** start The data **

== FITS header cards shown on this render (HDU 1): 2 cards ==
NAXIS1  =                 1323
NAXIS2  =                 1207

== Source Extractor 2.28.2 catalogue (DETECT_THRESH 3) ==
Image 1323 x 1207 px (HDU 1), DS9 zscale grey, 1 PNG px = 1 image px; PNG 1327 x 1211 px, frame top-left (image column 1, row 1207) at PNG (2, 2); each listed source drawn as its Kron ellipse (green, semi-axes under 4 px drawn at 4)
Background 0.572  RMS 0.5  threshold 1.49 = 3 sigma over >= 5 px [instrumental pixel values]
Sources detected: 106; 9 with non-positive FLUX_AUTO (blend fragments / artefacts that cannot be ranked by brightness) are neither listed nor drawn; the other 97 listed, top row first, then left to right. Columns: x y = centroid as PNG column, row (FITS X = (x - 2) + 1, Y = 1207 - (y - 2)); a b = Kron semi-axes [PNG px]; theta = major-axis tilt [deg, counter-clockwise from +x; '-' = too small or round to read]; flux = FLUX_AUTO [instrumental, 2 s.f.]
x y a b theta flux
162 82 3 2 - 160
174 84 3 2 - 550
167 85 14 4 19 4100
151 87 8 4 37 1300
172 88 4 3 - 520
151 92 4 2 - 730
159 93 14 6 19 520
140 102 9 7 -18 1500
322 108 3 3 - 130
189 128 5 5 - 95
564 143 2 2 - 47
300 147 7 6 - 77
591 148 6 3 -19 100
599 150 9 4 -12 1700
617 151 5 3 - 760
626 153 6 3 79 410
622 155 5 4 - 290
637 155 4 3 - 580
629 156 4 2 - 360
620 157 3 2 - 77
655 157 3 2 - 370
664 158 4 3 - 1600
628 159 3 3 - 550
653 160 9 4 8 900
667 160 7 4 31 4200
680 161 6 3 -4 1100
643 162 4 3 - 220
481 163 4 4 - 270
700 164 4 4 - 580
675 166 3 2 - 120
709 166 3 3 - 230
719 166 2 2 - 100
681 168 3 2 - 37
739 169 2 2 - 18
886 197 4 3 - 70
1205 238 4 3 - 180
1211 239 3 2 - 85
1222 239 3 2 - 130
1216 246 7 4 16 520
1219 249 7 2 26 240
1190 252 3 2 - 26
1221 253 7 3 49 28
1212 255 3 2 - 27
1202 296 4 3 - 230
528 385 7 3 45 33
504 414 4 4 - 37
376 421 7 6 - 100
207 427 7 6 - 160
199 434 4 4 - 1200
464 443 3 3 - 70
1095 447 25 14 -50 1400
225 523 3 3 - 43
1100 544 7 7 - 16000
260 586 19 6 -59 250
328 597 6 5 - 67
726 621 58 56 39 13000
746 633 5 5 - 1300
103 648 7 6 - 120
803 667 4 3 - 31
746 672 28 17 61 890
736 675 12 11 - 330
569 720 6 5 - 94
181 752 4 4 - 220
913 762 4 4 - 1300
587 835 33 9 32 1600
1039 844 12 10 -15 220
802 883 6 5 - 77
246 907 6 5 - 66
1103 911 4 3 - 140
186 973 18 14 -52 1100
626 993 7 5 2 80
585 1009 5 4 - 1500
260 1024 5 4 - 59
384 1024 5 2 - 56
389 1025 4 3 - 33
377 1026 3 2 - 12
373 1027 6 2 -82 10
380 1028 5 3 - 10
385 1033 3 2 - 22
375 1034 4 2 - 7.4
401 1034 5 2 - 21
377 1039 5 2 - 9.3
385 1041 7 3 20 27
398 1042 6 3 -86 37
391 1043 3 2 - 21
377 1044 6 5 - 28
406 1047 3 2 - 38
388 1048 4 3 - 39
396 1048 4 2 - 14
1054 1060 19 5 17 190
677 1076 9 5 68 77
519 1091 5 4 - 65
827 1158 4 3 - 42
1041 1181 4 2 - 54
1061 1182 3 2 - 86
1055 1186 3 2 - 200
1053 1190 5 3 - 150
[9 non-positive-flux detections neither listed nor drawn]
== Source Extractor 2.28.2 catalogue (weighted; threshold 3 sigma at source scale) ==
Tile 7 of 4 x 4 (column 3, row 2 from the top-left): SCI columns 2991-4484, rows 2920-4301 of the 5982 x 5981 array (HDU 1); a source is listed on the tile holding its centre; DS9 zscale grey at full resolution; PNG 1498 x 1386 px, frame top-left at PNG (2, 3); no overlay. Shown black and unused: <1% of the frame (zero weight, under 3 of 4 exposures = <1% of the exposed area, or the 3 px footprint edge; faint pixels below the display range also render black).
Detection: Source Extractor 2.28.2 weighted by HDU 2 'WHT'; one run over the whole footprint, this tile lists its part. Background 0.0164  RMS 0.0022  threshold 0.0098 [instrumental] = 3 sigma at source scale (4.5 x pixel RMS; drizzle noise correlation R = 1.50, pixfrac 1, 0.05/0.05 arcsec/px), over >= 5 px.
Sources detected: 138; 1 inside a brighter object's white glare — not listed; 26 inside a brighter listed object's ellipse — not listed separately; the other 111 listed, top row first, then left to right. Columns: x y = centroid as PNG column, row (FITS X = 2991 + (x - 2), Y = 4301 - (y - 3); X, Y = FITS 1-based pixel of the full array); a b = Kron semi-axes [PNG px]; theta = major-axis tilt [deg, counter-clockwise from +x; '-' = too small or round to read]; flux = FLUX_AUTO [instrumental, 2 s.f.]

** end The data **

Do this:
Extract every line of the listing above, reproducing each one character for character without changing anything.

Result below:
== FITS header cards shown on this render (HDU 1): 2 cards ==
NAXIS1  =                 1323
NAXIS2  =                 1207

== Source Extractor 2.28.2 catalogue (DETECT_THRESH 3) ==
Image 1323 x 1207 px (HDU 1), DS9 zscale grey, 1 PNG px = 1 image px; PNG 1327 x 1211 px, frame top-left (image column 1, row 1207) at PNG (2, 2); each listed source drawn as its Kron ellipse (green, semi-axes under 4 px drawn at 4)
Background 0.572  RMS 0.5  threshold 1.49 = 3 sigma over >= 5 px [instrumental pixel values]
Sources detected: 106; 9 with non-positive FLUX_AUTO (blend fragments / artefacts that cannot be ranked by brightness) are neither listed nor drawn; the other 97 listed, top row first, then left to right. Columns: x y = centroid as PNG column, row (FITS X = (x - 2) + 1, Y = 1207 - (y - 2)); a b = Kron semi-axes [PNG px]; theta = major-axis tilt [deg, counter-clockwise from +x; '-' = too small or round to read]; flux = FLUX_AUTO [instrumental, 2 s.f.]
x y a b theta flux
162 82 3 2 - 160
174 84 3 2 - 550
167 85 14 4 19 4100
151 87 8 4 37 1300
172 88 4 3 - 520
151 92 4 2 - 730
159 93 14 6 19 520
140 102 9 7 -18 1500
322 108 3 3 - 130
189 128 5 5 - 95
564 143 2 2 - 47
300 147 7 6 - 77
591 148 6 3 -19 100
599 150 9 4 -12 1700
617 151 5 3 - 760
626 153 6 3 79 410
622 155 5 4 - 290
637 155 4 3 - 580
629 156 4 2 - 360
620 157 3 2 - 77
655 157 3 2 - 370
664 158 4 3 - 1600
628 159 3 3 - 550
653 160 9 4 8 900
667 160 7 4 31 4200
680 161 6 3 -4 1100
643 162 4 3 - 220
481 163 4 4 - 270
700 164 4 4 - 580
675 166 3 2 - 120
709 166 3 3 - 230
719 166 2 2 - 100
681 168 3 2 - 37
739 169 2 2 - 18
886 197 4 3 - 70
1205 238 4 3 - 180
1211 239 3 2 - 85
1222 239 3 2 - 130
1216 246 7 4 16 520
1219 249 7 2 26 240
1190 252 3 2 - 26
1221 253 7 3 49 28
1212 255 3 2 - 27
1202 296 4 3 - 230
528 385 7 3 45 33
504 414 4 4 - 37
376 421 7 6 - 100
207 427 7 6 - 160
199 434 4 4 - 1200
464 443 3 3 - 70
1095 447 25 14 -50 1400
225 523 3 3 - 43
1100 544 7 7 - 16000
260 586 19 6 -59 250
328 597 6 5 - 67
726 621 58 56 39 13000
746 633 5 5 - 1300
103 648 7 6 - 120
803 667 4 3 - 31
746 672 28 17 61 890
736 675 12 11 - 330
569 720 6 5 - 94
181 752 4 4 - 220
913 762 4 4 - 1300
587 835 33 9 32 1600
1039 844 12 10 -15 220
802 883 6 5 - 77
246 907 6 5 - 66
1103 911 4 3 - 140
186 973 18 14 -52 1100
626 993 7 5 2 80
585 1009 5 4 - 1500
260 1024 5 4 - 59
384 1024 5 2 - 56
389 1025 4 3 - 33
377 1026 3 2 - 12
373 1027 6 2 -82 10
380 1028 5 3 - 10
385 1033 3 2 - 22
375 1034 4 2 - 7.4
401 1034 5 2 - 21
377 1039 5 2 - 9.3
385 1041 7 3 20 27
398 1042 6 3 -86 37
391 1043 3 2 - 21
377 1044 6 5 - 28
406 1047 3 2 - 38
388 1048 4 3 - 39
396 1048 4 2 - 14
1054 1060 19 5 17 190
677 1076 9 5 68 77
519 1091 5 4 - 65
827 1158 4 3 - 42
1041 1181 4 2 - 54
1061 1182 3 2 - 86
1055 1186 3 2 - 200
1053 1190 5 3 - 150
[9 non-positive-flux detections neither listed nor drawn]
== Source Extractor 2.28.2 catalogue (weighted; threshold 3 sigma at source scale) ==
Tile 7 of 4 x 4 (column 3, row 2 from the top-left): SCI columns 2991-4484, rows 2920-4301 of the 5982 x 5981 array (HDU 1); a source is listed on the tile holding its centre; DS9 zscale grey at full resolution; PNG 1498 x 1386 px, frame top-left at PNG (2, 3); no overlay. Shown black and unused: <1% of the frame (zero weight, under 3 of 4 exposures = <1% of the exposed area, or the 3 px footprint edge; faint pixels below the display range also render black).
Detection: Source Extractor 2.28.2 weighted by HDU 2 'WHT'; one run over the whole footprint, this tile lists its part. Background 0.0164  RMS 0.0022  threshold 0.0098 [instrumental] = 3 sigma at source scale (4.5 x pixel RMS; drizzle noise correlation R = 1.50, pixfrac 1, 0.05/0.05 arcsec/px), over >= 5 px.
Sources detected: 138; 1 inside a brighter object's white glare — not listed; 26 inside a brighter listed object's ellipse — not listed separately; the other 111 listed, top row first, then left to right. Columns: x y = centroid as PNG column, row (FITS X = 2991 + (x - 2), Y = 4301 - (y - 3); X, Y = FITS 1-based pixel of the full array); a b = Kron semi-axes [PNG px]; theta = major-axis tilt [deg, counter-clockwise from +x; '-' = too small or round to read]; flux = FLUX_AUTO [instrumental, 2 s.f.]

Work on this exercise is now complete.